● TEXT SEGMENT:
PLATE T-2
SOUTHWESTERN UNITED STATES

Plate T-2 Map T-2.1
Plate T-2 Map

The striking differences in topography within this area of southern California and Nevada damatically reflect the region´s tectonic provinces. This mosaic of Landsat MSS imagery displays the regional relationships among the San Andreas fault (an active transform fault boundary between the Pacific and North American plates), the Great Valley (a forearc basin), the Sierra Nevada (an old volcanic arc), and the Great Basin (an extensional province).

Over much of this area, the physiography is the direct result of tectonic processes, with resulting landforms only slightly modified by erosion. In the Coast Ranges, the Great Valley, and the Basin and Range, much of the relief is the result of deformation rather than erosion.

The Sierra Nevada consists of the roots of an ancient (Jurassic) volcanic arc that was similar to the present Andes of South America. The Sierra formed as a volcanic arc above the Pacific plate as it descended beneath the western edge of the North American plate in Jurassic time (Schweickert, 1981). Resistant rocks of the Sierras stand high (approximately 3000 m) above the adjoining geomorphic provinces. Jurassic and Cretaceous Franciscan mèlange rocks that accumulated in the trench west of the Sierra Nevada and serpentine that mark old sutures underlie the Great Valley (San Joaquin and Sacramento valleys) and much of the Coast Ranges. Fragments of Sierran rocks that have moved northward along the San Andreas and related faults underlie other parts of the Coast Ranges.

The Cretaceous and Tertiary rocks of the Great Valley sequence that comprise the fill in the San Joaquin Valley accumulated in a forearc basin west of the Sierran Arc and are deposits of debris eroded from the rising Sierras. Stresses related to plate convergence and subsequent right-lateral transform movement have produced several large folds and numerous faults that constitute traps for hydrocarbons within the Great Valley.

The northwest-trending linear fabric of the Coast Ranges results from a large strike-slip fault zone. One can trace the San Andreas system from the Gulf of California to Cape Mendocino, a distance of almost 1400 km. The aligned pattern of linear ridges and depressions separate markedly different terranes (the Great Valley to the east and the Coast Ranges to the west; see Plate T-3). Just north of Los Angeles, the topographic trace of the leftslip Garlock fault is evident, branching eastward from the San Andreas fault (Allen, 1981; Atwater, 1970; Dickinson, 1977). Figure T-2.1 shows intricately dissected topography developed on recently uplifted terrain adjacent to the San Andreas fault near Palm Springs.

[Collected data]
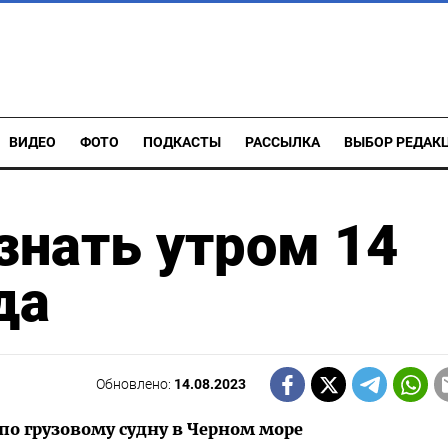
ВИДЕО
ФОТО
ПОДКАСТЫ
РАССЫЛКА
ВЫБОР РЕДАК
 знать утром 14
да
Обновлено:
14.08.2023
по грузовому судну в Черном море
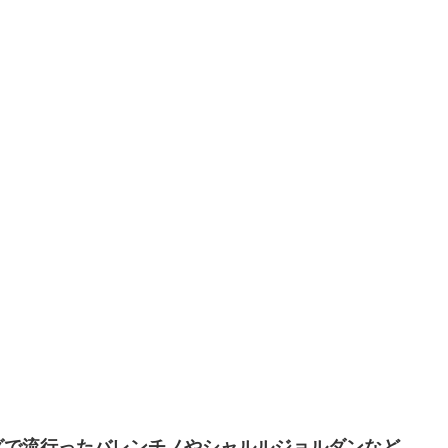
グで流行ったバレンチノやシャルルジョルダンなど、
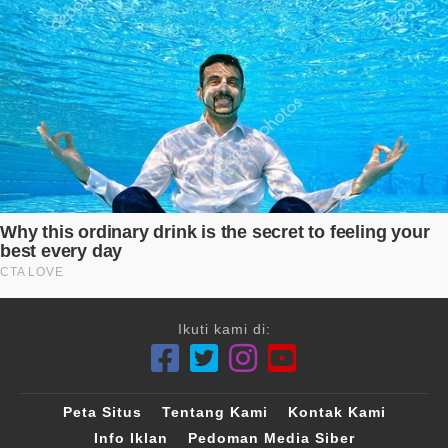
Ikuti kami di:
Peta Situs
Tentang Kami
Kontak Kami
Info Iklan
Pedoman Media Siber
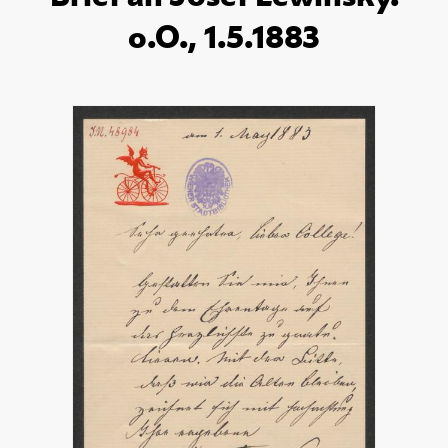
o.O., 1.5.1883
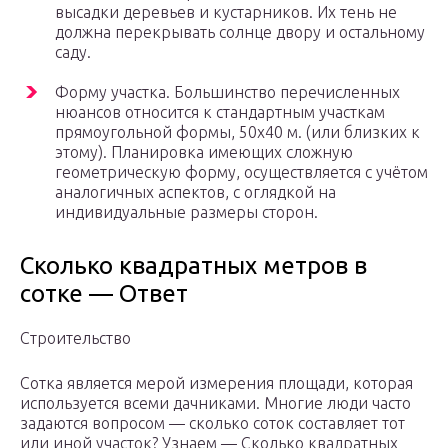
высадки деревьев и кустарников. Их тень не
должна перекрывать солнце двору и остальному
саду.
Форму участка. Большинство перечисленных
нюансов относится к стандартным участкам
прямоугольной формы, 50х40 м. (или близких к
этому). Планировка имеющих сложную
геометрическую форму, осуществляется с учётом
аналогичных аспектов, с оглядкой на
индивидуальные размеры сторон.
Сколько квадратных метров в
сотке — Ответ
Строительство
Сотка является мерой измерения площади, которая
используется всеми дачниками. Многие люди часто
задаются вопросом — сколько соток составляет тот
или иной участок? Узнаем — Сколько квадратных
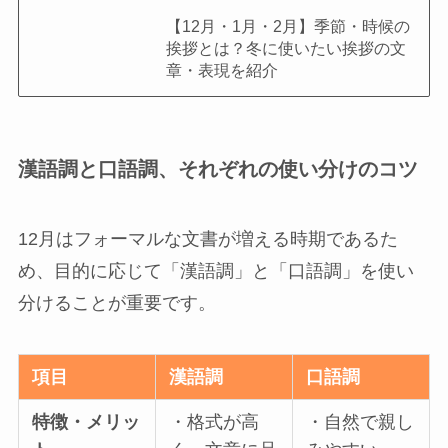
【12月・1月・2月】季節・時候の
挨拶とは？冬に使いたい挨拶の文
章・表現を紹介
漢語調と口語調、それぞれの使い分けのコツ
12月はフォーマルな文書が増える時期であるた
め、目的に応じて「漢語調」と「口語調」を使い
分けることが重要です。
項目
漢語調
口語調
特徴・メリッ
・格式が高
・自然で親し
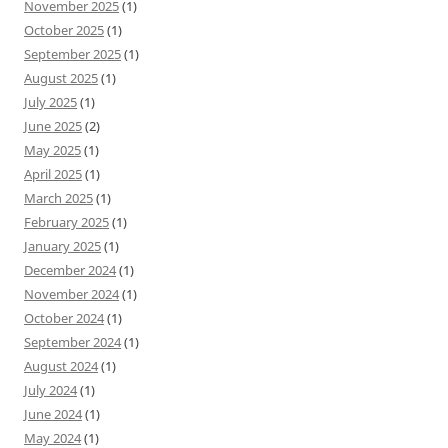
November 2025
(1)
October 2025
(1)
September 2025
(1)
August 2025
(1)
July 2025
(1)
June 2025
(2)
May 2025
(1)
April 2025
(1)
March 2025
(1)
February 2025
(1)
January 2025
(1)
December 2024
(1)
November 2024
(1)
October 2024
(1)
September 2024
(1)
August 2024
(1)
July 2024
(1)
June 2024
(1)
May 2024
(1)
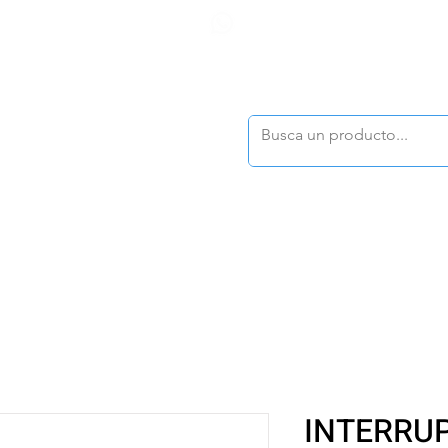
F
tasonline
@dymesa.com.mx
(668) 164 0246
TOS
|
TABLEROS
|
CONTACTO
|
|
|
TALOGOS
OFERTAS
INTERRU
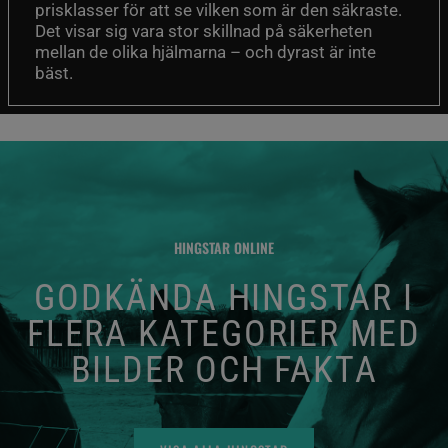
prisklasser för att se vilken som är den säkraste.
Det visar sig vara stor skillnad på säkerheten
mellan de olika hjälmarna – och dyrast är inte
bäst.
HINGSTAR ONLINE
GODKÄNDA HINGSTAR I
FLERA KATEGORIER MED
BILDER OCH FAKTA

● WORK INSTRUCTION A: From the text on the tectonics of the southwestern United States, retype the passage that starts with the words containing "The striking differences" and ends with "(an extensional province).".
● WORK INSTRUCTION B: Extend the description of the southwestern United States plate by continuing on from its final sentence.

● FINAL ANSWER A:
The striking differences in topography within this area of southern California and Nevada damatically reflect the region´s tectonic provinces. This mosaic of Landsat MSS imagery displays the regional relationships among the San Andreas fault (an active transform fault boundary between the Pacific and North American plates), the Great Valley (a forearc basin), the Sierra Nevada (an old volcanic arc), and the Great Basin (an extensional province).

● FINAL ANSWER B:
Figure T-2.1 Figure T-2.2
Figure T-2.1 Figure T-2.2

This mosaic shows the pronounced linearity of the San Andreas fault in central and southern California, which marks the southern boundary of the Mojave Desert Basin. This fault is shown in more detail in a remarkable aerial photograph mosaic (Figure T-2.2), which required more than 8000 individual reprocessed large-scale aerial photographs to cover about the same area as a single Landsat image.

The San Andreas fault system is an active transform boundary between the Pacific plate to the west and the North American plate to the east. This fault system is a ridge/ridge transform that connects the north end of the East Pacific Rise in the Gulf of California and the south end of the Juan de Fuca Ridge off the coast of Oregon. The Pacific plate is moving northwestward (at about 2.5 cm per year) relative to the Northern American plate. As the Pacific plate moves northwestward, a gap (actually a new ocean basin similar to the Red Sea) is forming between the two plates (Atwater, 1970). The Salton Sea (the large lake) and the Gulf of California (the body of water at the bottom center of Figure T-2.3, a daytime visible band image made from the Heat Capacity Mapping Mission (HCMM) sensor) occupy this gap. Figure T-2.4, an oblique Apollo photograph of the Salton Sea, distinctly shows the scarp that marks the linear eastern edge of the Salton trough and the merging of both margins with the San Andreas fault to the north.

Figure T-2.3 Figure T-2.4
Figure T-2.3 Figure T-2.4

To the east of the Sierra Nevada is the Basin and Range (Great Basin) province, one of the largest areas of regional extensional tectonics on Earth. In the near-surface Tertiary, Mesozoic, and Paleozoic rocks, high-angle normal faults accommodate the extension. Extension exceeds 100 percent over most of the province (i.e., the region is about twice as wide as it used to be (Zoback et al., 1981).

The Coast Ranges T-3), the Great Basin (T-4), and Death Valley (T-5) Plates discuss specific portions of this area in substantially more detail and include additional illustrations. The Rocky Mountain Plate (T-6) discusses the area east of the Great Basin. (JRE) Additional References: Burchfiel and Davis (1975), Ernst (1981), Smith and Eaton (1978). Landsat Mosaic.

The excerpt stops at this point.